Shelly was married to a kind and gentle man named Aaron who loved his wife deeply.  In truth Shelly and Aaron and their brood of children knew joys that Donna couldn’t ever imagine.  They were simple people with a modest life but their house was filled with love and their lives were filled with the simple joys that a close family can bring.  Perhaps Shelly had the body of a woman who lived to raise her five kids with little regard to herself.  A few extra pounds and sagging breasts, but she was not nearly the goliath that Donna imagined.  She tried to forget the bitch and her happy unimportant life as her chocolate martini arrives.  
Nadrea
is babbling on incessantly, self obsessed about the penis size of her last lover, seemingly not stopping to breathe.
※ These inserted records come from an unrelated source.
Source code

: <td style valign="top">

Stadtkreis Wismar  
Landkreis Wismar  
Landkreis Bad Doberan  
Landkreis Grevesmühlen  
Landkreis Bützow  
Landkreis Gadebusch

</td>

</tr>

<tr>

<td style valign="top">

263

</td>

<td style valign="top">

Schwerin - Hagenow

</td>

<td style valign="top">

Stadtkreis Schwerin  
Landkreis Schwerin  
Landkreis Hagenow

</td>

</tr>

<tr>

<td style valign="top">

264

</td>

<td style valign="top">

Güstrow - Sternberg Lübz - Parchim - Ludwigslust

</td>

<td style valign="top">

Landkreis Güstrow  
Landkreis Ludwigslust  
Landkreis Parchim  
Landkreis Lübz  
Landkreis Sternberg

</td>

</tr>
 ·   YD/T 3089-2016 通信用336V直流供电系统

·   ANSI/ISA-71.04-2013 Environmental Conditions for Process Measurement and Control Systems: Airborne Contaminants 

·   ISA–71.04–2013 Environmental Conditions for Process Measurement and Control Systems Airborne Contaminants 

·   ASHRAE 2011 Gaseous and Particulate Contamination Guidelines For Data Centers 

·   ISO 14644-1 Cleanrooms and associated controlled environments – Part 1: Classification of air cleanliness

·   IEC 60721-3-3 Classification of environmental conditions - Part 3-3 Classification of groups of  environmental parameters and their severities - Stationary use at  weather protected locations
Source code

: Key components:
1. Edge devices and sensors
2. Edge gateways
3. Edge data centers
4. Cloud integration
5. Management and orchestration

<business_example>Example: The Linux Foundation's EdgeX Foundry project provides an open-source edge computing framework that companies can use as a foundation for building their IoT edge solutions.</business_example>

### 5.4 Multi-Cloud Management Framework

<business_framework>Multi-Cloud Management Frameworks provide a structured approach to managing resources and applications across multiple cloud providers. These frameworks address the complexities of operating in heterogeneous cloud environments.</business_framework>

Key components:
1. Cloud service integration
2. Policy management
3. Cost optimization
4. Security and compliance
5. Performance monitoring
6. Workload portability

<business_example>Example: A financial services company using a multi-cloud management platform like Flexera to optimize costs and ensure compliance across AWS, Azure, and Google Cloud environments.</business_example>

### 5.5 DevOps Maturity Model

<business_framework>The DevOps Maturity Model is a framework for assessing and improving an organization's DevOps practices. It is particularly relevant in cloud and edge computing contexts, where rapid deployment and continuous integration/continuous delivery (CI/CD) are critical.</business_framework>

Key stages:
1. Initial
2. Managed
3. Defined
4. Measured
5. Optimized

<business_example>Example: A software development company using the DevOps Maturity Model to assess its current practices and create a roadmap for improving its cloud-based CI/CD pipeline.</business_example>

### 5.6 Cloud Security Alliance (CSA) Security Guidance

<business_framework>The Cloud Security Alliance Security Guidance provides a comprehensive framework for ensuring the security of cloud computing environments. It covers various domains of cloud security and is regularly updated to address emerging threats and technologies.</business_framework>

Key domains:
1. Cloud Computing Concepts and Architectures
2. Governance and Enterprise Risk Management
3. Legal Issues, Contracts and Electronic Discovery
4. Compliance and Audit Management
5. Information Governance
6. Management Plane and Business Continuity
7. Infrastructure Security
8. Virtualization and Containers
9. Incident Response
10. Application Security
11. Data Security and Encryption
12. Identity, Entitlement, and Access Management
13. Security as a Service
Sitting among the other beautiful people in high gloss vinyl chairs and booths surrounded the glossy cushions and the dark chestnut walls.  Shapes of people carrying large glasses of intoxicating liquid drifted through the dimly lit bar back to the tables where wealthy and powerful men cavorted with their mistresses.
Nadrea
paused only to drink, order another
appletini
, and complain briefly about how long it would take to
arrive  before
returning to the inadequacy of her latest love interest.
Donna and
Nadrea’s
usual haunt is a Martini and Cigar Lounge on M Street NW,  it use to be on K and it was far better on K but the new location was fine…and the crowd was as pretentious as always.  It was out of the way of the work crowd that would hang at a lounge on
Capital
Hill.  Too many people knew Donna there and she was about to indulge her dark side, the side that had always been there in the light of day but had never been spoken about.  She was a party girl with cash that was soon to be past her prime chronologically but not physically; an aging party girl with old habits die hard. 
“Besides,” she thought to herself “everyone has dirty little secrets and bad habits mine just combine rough sex and married men.”
 
             
Not just any married men but high profile, public figures who at least to some degree have influence and power.  A laundry list of businessmen and lobbyist but in the last few months a particular elected official has been a regular companion.  She broke
her pattern with this one.  Robert
was actually a decent guy and not involved with anyone else, this would be almost a first for her.  She liked men who had to keep their distance and needed to be discreet; men who wanted an interlude for a period, but not a wife and mother.  She knew she was the other woman but unlike so many is that position never had any delusions of them leaving their spouses or other lovers for her.  She would tell herself that it was simpler that way.  That fewer commitments of time made life easier, but in truth it also made certain holidays quiet and lonely rather than hectic and stress filled.  One supposes that it is a matter of preference as to whether that is a good thing or not.